*Data excerpts*:
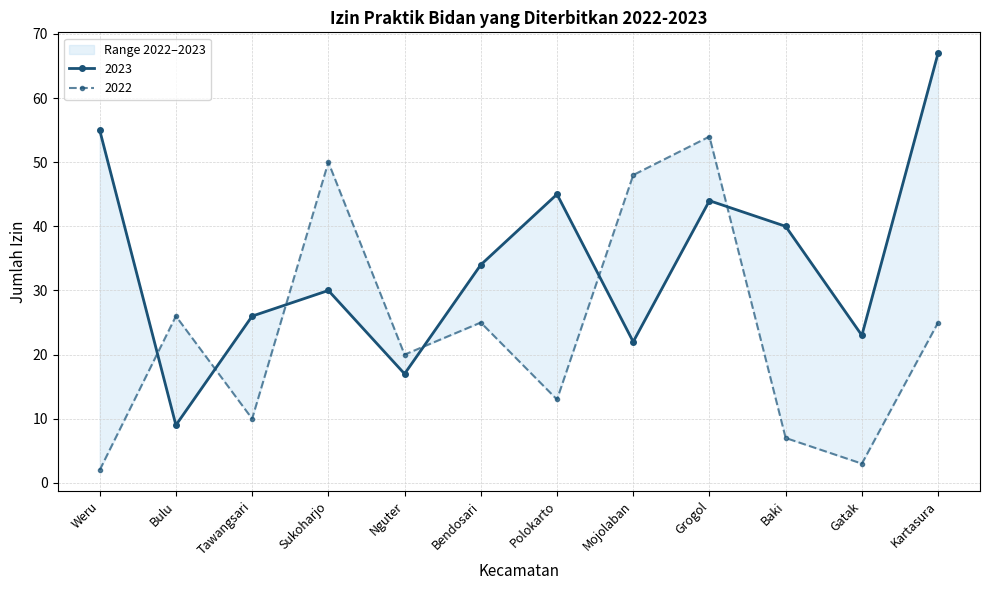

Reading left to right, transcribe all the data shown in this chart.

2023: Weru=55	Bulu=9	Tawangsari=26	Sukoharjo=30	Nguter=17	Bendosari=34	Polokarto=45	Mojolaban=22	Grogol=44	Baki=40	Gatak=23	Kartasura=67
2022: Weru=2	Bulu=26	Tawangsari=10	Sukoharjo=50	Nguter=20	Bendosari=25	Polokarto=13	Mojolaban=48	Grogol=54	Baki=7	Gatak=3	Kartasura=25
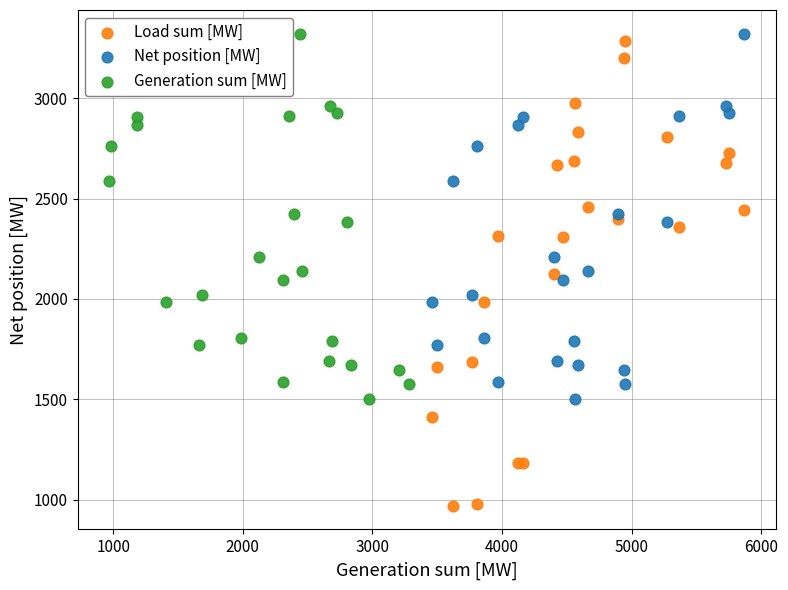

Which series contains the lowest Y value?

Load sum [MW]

*Job item*: Reproduce every one of the records above word for word, omitting the pictures.

*Solution for this exercise*:
Reading left to right, transcribe all the data shown in this chart.

2023: Weru=55	Bulu=9	Tawangsari=26	Sukoharjo=30	Nguter=17	Bendosari=34	Polokarto=45	Mojolaban=22	Grogol=44	Baki=40	Gatak=23	Kartasura=67
2022: Weru=2	Bulu=26	Tawangsari=10	Sukoharjo=50	Nguter=20	Bendosari=25	Polokarto=13	Mojolaban=48	Grogol=54	Baki=7	Gatak=3	Kartasura=25

Which series contains the lowest Y value?

Load sum [MW]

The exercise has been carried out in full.